Your Spinach and Artichoke Dip Needs Some Pepper Jack

Your Spinach and Artichoke Dip Needs Some Pepper Jack
Contributor: Claire Lower

Hot spinach and artichoke dip — or, in my case, Brussels sprout and artichoke dip — requires a large amount of cheese. But what kind(s) should you use? Cream cheese is a given, and parmesan, mozzarella, pecorino, and gruyere are common, but pepper jack is usually what’s missing.

I’m gonna level with you: I don’t usually think about pepper jack cheese that much. It’s fine, I simply don’t have a ton of uses for it in my day-to-day existence. But one day I had a spinach and artichoke dip that changed things for me. It was the perfect mix of creamy and cheesy, offering good cheese pulls and a faint, sweet heat that kept my taste buds engaged in the dip-eating process.

The secret ingredient was — as you probably have guessed — pepper jack cheese, and I don’t understand why it’s not listed as an ingredient in every single hot spinach and artichoke dip recipe. It melts like mozzarella and adds flavour by infusing the dip with subtle heat (or, if you use something like Tillamook’s habanero jack, not-so-subtle heat). Really, it is perfect.

And, much like our Brussels sprouts hack, there’s no need to invent a completely new recipe to use it — just add up the amount of shredded cheese in your recipe, and replace some (or all) of those cheeses with pepper jack. If you’re worried about throwing off the consistency and mouthfeel of the dip, just replace the shredded mozz — mozz and pepper jack behave very similarly in a hot dip situation.

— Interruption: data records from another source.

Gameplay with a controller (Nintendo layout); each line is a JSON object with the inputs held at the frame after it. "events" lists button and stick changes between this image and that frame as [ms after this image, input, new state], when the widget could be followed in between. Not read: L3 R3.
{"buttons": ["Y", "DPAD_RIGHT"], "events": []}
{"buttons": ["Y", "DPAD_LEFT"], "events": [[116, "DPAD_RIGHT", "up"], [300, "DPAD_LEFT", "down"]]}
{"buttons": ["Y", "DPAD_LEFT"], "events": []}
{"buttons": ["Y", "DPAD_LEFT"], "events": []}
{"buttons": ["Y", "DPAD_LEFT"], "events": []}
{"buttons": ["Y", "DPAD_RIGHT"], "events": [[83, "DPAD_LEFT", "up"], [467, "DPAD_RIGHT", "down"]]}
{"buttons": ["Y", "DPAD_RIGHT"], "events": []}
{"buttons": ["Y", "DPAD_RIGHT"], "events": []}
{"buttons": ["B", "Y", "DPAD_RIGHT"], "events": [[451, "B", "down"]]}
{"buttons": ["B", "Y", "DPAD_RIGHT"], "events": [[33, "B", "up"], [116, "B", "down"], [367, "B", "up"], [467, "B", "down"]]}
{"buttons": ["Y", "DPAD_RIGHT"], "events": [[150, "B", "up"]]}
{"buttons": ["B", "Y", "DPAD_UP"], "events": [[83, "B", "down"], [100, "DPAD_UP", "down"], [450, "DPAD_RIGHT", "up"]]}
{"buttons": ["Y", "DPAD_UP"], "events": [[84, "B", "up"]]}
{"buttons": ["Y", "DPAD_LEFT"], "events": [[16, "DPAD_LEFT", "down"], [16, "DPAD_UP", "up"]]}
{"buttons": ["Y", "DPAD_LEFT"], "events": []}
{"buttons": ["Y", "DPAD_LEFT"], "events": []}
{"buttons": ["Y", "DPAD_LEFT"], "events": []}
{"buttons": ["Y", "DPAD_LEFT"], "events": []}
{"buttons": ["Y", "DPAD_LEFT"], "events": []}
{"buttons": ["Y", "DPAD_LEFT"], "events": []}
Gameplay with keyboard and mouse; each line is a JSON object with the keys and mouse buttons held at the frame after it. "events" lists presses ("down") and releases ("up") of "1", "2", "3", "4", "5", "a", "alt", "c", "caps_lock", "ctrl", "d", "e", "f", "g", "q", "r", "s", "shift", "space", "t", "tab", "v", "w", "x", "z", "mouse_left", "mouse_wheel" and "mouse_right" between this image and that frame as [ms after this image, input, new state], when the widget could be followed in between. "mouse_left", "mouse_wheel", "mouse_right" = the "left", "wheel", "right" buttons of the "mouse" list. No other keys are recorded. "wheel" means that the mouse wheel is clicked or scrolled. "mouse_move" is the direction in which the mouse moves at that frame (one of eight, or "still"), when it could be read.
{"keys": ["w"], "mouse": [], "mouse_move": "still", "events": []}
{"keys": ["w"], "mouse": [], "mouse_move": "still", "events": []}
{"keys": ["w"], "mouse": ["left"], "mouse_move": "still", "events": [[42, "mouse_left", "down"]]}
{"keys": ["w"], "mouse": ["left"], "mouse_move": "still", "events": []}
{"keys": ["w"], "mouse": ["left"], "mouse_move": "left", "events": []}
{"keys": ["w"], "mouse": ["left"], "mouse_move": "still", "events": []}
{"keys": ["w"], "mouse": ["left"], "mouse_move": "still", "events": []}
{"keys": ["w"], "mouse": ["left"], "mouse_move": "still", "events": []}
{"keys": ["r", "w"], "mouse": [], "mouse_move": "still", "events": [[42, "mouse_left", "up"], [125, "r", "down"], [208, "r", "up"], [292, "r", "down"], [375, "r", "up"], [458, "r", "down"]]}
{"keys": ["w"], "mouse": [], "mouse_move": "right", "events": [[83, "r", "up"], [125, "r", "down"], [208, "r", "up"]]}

If you don’t want to give up any of your other cheeses, that’s fine too — an extra handful of shredded pepper jack won’t do your dip any harm. No one I know has every complained about “too much cheese” in a cheese dip, because that would be absurd. (Pepper jack also bubbles and browns very nicely, so make sure you throw some on the top of your dip before broiling it.)